Helen King is Professor of Classical Studies at The Open University, UK. After a BA in Ancient History and Social Anthropology at UCL, followed by a PhD on ancient Greek menstruation, she has worked in an interdisciplinary way on a range of topics around the histories of gender, gynecology, midwifery and puberty. She is a monthly contributor to www.wondersandmarvels.com and also writes for The Conversation UK, https://theconversation.com/profiles/helen-king-94923/articles

7 thoughts on “The History of a Wrist: When Historians Fall Over

    • Author gravatar

      I’m interested in your fascination about when doctors use insight as opposed to medicine. My mother suffered for 11 months before pericardial constriction was finally diagnosed. When I spoke to her surgeon, an older man, he said that today’s doctors make their diagnoses on X rays and ultrasounds, usually without having seen the patient. This condition did not show up on those scans and he said that if he had been in charge and taken one look at my mother, he would have realised the condition whatever the scans said.

    • Author gravatar

      And Asa in the thirty and ninth year of his reign was diseased in his feet, until his disease was exceeding great: yet in his disease he sought not to the LORD, but to the physicians.

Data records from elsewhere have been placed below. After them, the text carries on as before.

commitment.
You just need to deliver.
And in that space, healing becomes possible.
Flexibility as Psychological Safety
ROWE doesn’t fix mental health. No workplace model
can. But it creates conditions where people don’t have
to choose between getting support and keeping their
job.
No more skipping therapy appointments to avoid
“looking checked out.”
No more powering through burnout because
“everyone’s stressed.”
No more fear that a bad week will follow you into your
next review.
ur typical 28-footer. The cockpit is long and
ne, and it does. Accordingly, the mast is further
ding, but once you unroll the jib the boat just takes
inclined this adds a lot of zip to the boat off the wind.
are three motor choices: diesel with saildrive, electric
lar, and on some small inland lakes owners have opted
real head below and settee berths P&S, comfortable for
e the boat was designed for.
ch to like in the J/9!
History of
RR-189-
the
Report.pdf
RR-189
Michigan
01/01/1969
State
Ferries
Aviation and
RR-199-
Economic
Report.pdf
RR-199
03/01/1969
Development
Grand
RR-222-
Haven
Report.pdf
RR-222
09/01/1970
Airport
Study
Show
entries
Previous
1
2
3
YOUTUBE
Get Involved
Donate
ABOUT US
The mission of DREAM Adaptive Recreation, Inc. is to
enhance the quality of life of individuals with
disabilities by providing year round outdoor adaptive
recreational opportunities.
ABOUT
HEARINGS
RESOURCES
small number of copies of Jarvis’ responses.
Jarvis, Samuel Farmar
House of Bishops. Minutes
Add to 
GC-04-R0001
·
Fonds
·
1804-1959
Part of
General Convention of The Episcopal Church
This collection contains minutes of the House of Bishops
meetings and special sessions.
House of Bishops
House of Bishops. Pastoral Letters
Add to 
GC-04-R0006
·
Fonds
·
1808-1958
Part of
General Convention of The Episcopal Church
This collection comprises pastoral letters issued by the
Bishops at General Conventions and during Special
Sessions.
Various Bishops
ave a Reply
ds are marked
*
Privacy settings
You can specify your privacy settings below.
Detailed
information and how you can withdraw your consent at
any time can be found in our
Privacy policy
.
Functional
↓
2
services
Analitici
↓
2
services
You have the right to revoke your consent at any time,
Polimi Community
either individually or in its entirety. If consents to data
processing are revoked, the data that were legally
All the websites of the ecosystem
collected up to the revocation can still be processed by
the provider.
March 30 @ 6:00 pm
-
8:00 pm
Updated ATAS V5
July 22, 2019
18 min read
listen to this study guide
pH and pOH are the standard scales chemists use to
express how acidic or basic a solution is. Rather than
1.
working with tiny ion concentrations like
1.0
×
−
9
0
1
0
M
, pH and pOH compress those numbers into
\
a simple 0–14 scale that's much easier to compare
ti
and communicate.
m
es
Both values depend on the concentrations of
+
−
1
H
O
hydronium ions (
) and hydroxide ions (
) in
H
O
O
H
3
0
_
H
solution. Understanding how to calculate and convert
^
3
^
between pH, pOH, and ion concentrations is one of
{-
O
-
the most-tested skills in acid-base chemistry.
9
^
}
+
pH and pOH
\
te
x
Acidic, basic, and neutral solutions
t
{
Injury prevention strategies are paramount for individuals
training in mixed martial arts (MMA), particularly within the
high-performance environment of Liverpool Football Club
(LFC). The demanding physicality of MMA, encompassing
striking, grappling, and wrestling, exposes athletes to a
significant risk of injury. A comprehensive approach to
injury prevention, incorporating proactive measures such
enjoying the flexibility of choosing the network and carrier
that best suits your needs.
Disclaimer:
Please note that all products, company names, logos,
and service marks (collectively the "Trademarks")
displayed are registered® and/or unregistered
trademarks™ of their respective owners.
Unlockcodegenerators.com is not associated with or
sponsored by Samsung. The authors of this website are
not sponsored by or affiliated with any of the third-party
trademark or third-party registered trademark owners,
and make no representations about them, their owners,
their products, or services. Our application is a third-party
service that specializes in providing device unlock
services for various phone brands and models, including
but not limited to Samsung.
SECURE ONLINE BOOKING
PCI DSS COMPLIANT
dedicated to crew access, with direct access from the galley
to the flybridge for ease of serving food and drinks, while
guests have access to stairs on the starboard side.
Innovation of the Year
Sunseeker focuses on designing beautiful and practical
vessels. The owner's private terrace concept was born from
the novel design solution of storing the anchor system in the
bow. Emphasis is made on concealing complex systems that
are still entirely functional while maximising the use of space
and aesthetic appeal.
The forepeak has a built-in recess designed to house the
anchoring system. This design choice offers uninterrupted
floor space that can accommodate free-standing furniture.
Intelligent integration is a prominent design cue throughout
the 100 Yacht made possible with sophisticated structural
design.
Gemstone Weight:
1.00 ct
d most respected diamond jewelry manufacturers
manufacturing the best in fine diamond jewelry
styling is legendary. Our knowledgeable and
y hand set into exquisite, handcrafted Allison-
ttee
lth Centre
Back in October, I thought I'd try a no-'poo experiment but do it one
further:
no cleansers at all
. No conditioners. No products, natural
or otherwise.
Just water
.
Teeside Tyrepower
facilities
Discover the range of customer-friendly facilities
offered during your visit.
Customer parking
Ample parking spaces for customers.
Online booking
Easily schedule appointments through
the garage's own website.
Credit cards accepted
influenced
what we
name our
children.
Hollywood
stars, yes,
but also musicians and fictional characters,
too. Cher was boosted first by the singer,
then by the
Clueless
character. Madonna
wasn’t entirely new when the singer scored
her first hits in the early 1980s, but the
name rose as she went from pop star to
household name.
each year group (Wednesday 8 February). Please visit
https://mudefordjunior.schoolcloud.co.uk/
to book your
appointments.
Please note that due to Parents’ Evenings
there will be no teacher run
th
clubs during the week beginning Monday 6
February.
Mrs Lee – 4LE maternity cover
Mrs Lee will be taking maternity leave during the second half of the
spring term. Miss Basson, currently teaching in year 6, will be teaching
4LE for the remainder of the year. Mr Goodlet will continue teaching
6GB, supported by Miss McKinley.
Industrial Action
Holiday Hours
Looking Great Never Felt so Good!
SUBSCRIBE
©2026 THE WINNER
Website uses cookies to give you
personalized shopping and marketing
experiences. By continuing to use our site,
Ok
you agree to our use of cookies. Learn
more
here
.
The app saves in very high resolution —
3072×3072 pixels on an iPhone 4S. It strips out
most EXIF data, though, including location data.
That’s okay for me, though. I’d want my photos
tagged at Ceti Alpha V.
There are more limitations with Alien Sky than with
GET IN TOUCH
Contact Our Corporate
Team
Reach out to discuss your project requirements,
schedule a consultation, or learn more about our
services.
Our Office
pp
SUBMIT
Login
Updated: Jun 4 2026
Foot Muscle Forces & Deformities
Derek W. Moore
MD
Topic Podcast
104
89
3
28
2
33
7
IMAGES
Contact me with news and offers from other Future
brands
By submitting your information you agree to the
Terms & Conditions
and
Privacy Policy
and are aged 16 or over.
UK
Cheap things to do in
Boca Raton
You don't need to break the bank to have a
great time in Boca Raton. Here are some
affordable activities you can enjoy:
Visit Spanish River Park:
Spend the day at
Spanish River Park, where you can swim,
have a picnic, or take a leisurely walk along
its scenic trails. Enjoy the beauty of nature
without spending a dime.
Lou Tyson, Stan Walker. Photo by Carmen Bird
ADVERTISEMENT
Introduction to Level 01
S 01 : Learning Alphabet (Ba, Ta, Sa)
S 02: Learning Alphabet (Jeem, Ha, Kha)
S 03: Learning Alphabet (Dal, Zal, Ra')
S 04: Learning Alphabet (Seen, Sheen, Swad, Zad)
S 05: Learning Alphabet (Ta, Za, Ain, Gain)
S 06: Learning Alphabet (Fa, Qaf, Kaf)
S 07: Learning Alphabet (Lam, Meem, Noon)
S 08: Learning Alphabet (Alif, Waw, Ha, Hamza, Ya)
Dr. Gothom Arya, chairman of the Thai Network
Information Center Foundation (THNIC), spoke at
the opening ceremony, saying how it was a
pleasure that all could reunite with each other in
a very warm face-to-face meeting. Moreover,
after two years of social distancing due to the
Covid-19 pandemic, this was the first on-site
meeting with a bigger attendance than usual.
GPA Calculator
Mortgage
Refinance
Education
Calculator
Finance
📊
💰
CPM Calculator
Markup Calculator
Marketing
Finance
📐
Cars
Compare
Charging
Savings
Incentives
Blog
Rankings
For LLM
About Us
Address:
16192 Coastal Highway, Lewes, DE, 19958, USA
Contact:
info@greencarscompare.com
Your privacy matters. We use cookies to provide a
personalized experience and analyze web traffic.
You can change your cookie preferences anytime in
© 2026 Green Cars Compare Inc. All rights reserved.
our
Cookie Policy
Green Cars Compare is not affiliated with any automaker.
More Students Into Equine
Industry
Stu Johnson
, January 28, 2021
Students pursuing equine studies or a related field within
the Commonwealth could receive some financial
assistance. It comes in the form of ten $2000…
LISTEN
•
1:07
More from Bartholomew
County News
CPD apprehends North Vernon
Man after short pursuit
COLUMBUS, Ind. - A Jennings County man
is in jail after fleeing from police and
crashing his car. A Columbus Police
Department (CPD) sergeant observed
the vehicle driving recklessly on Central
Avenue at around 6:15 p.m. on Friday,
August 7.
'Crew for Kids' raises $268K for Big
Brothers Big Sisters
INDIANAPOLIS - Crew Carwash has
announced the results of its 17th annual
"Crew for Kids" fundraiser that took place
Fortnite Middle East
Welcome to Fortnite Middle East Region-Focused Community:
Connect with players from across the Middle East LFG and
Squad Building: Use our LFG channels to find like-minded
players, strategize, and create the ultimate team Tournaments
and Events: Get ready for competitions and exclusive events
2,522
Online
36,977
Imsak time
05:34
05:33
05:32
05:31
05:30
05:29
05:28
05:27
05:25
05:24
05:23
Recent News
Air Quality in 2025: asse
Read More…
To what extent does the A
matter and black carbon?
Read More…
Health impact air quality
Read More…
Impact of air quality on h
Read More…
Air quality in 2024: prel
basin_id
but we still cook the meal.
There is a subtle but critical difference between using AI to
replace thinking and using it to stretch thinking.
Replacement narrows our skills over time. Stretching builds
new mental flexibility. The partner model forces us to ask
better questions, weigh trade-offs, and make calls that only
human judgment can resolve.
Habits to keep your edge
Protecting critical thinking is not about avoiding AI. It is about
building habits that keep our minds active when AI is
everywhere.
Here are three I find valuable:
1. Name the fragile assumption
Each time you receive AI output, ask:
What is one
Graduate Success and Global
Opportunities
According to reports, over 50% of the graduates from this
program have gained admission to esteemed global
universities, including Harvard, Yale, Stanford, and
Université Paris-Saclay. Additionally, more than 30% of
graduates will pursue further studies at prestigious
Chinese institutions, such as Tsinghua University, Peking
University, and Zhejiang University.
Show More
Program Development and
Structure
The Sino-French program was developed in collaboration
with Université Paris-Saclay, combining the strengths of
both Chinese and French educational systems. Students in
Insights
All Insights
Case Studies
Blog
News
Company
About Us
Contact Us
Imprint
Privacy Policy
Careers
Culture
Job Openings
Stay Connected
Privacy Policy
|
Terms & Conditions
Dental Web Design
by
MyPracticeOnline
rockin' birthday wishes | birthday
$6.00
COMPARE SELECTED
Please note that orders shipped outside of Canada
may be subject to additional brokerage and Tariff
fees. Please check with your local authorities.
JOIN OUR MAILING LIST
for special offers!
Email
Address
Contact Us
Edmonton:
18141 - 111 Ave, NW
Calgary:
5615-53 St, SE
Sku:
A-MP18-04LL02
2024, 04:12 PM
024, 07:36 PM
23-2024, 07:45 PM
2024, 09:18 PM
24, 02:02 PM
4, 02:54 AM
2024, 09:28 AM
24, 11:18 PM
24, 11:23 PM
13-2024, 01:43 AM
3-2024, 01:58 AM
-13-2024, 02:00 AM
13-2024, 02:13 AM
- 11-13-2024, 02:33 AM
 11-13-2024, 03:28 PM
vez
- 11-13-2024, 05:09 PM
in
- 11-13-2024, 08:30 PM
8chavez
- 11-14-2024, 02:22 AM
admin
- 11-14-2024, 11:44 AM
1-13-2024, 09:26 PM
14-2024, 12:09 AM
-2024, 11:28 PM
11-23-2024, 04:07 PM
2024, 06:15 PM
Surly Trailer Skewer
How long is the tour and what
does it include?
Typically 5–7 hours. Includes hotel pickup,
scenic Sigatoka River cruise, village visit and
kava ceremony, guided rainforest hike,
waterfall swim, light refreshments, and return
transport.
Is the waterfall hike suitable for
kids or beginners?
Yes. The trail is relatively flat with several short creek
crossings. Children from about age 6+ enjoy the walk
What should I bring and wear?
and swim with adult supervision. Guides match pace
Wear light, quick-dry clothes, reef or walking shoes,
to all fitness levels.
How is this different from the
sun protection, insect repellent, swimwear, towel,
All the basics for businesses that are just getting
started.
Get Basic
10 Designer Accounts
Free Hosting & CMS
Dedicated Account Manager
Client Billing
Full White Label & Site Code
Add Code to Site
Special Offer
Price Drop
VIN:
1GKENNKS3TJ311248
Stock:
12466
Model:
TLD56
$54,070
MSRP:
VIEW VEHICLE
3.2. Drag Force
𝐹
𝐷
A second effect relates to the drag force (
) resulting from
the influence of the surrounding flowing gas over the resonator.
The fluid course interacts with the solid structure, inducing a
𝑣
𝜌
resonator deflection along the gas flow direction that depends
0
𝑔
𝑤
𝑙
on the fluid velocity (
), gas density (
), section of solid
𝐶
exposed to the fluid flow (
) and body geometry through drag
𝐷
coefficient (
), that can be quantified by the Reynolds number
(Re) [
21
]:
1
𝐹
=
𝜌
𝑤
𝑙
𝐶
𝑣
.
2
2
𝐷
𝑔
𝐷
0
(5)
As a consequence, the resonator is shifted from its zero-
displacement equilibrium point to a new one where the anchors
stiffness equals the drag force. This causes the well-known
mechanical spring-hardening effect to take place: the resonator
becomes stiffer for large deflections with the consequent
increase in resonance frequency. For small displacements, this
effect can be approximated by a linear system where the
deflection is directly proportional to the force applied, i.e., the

      Have not faith in the physicians, Mistress Helen, but in the culturally appropriate narrative.

    • Author gravatar

      By the way, if anyone’s interested, there’s a lot more that could be milked out of Vesalius, his hand, and the dissected hand.

      • Author gravatar

        Certainly, David. Following Aristotle et al., there’s lots on the hand as the instrument that sets us apart from the rest of the animal kingdom, and on why Vesalius chose to be shown dissecting the hand in the image which comes first in the ‘Fabrica’, after the title page image…!

    • Author gravatar

      Alisa’s daughter Sophia has done something painful to her wrist and had roughly the same treatment by hospital ie nothing showing on xray but might have broken something!!

      • Author gravatar

        my advice to anyone in this situation would be: if there’s any doubt, treat it as if it’s broken and keep going back until they take you seriously! Since I had my injury, I’ve also been told that if it swells very quickly it’s probably a break, whereas if it swells over 24 hours or so it probably isn’t. Other readers may well be able to advise on this point!